Ajaibnya wacana UU Terorisme jerat hoaks ala Wiranto

Wacana pemberlakuan UU Terorisme dalam menjerat pelaku hoaks yang diutarakan Wiranto banjir kritik.

Menko Polhukam Wiranto (kanan) didampingi Panglima TNI Marsekal TNI Hadi Tjahjanto bersiap memimpin rapat koordinasi kesiapan pengamanan tahapan masa rapat umum (kampanye terbuka) tahapan penghitungan suara di Kantor Kemenko Polhukam, Jakarta, Rabu (20/3)./Antara Foto

Pernyataan Menteri Koordinator Politik, Hukum dan Keamanan (Menko Polhukam) Wiranto ihwal wacana penggunaan Undang-Undang Nomor 8 Tahun 2018 Tentang Tindak Pidana Terorisme (UU Terorisme) untuk menjerat pelaku penyebaran berita bohong atau hoaks banjir kritik. 

Menurut pengamat terorisme Harits Abu Ulya, pernyataan Wiranto tersebut hanya tafsir subjektif terhadap definisi UU terorisme. "Aneh bin ajaib, justru Menko Polhukam mewacanakan penanganan hoaks dengan UU Terorisme," ujar Harits di Jakarta, Kamis (21/3). 

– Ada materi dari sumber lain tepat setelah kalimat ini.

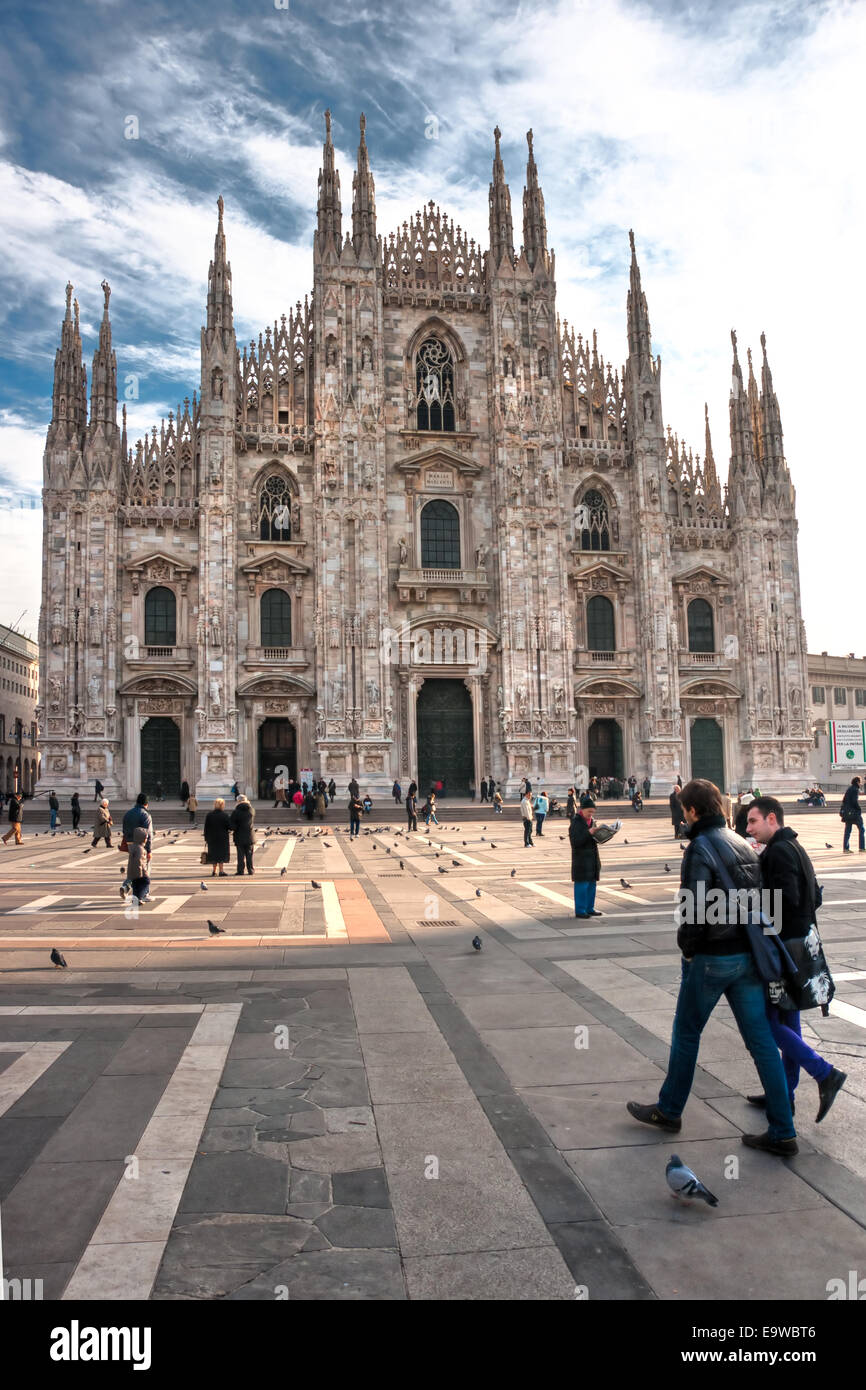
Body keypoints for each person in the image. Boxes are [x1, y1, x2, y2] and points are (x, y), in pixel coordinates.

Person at [626, 778, 797, 1156]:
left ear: (690, 810)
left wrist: (689, 950)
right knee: (761, 1042)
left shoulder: (700, 846)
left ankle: (669, 1111)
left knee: (687, 1033)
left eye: (684, 809)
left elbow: (695, 908)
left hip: (713, 959)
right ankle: (783, 1130)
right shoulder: (741, 841)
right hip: (749, 958)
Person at [746, 796, 846, 1123]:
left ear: (771, 818)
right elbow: (814, 895)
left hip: (785, 948)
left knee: (768, 1022)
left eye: (753, 821)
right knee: (789, 1020)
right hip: (801, 942)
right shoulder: (795, 847)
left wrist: (758, 910)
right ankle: (783, 1094)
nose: (748, 829)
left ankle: (824, 1073)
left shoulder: (777, 852)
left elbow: (785, 899)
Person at [570, 794, 603, 918]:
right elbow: (575, 842)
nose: (591, 814)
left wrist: (603, 835)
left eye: (592, 812)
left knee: (591, 885)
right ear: (582, 810)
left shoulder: (592, 822)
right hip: (581, 860)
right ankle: (580, 910)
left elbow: (594, 839)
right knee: (582, 886)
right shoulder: (576, 822)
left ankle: (590, 907)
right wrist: (588, 832)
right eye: (589, 811)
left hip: (592, 859)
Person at [120, 793, 153, 894]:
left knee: (134, 867)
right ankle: (144, 893)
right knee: (143, 869)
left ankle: (126, 887)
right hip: (141, 845)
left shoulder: (128, 813)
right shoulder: (145, 815)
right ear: (146, 803)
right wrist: (149, 850)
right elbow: (147, 833)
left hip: (130, 844)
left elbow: (124, 829)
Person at [121, 826, 151, 904]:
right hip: (139, 871)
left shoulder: (134, 846)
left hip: (132, 871)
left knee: (136, 886)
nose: (146, 839)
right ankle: (139, 898)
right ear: (142, 838)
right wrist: (140, 872)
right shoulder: (140, 849)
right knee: (146, 882)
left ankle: (136, 899)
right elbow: (138, 861)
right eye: (146, 838)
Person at [203, 798, 231, 877]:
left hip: (212, 838)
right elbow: (229, 826)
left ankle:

Sebelumnya, Wiranto mengatakan, penyebaran hoaks yang berkaitan dengan pemilu dapat dikenakan UU terorisme. Pasalnya, seperti terorisme, hoaks juga dapat menimbulkan ketakutan di masyarakat.

"Kalau masyarakat diancam dengan hoaks untuk takut datang ke TPS (tempat pemungutan suara), itu sudah kategori ancaman, itu sudah terorisme. Maka, tentu kita (gunakan) Undang-Undang Terorisme," kata Wiranto.

Menurut Harits, penerapan UU Terorisme untuk menjerat hoaks membahayakan iklim demokrasi. Jika direalisasikan, Harits khawatir bakal muncul anggapan rezim Jokowi otoriter karena menafsirkan secara subjektif penggunaan aturan demi kepentingan politik.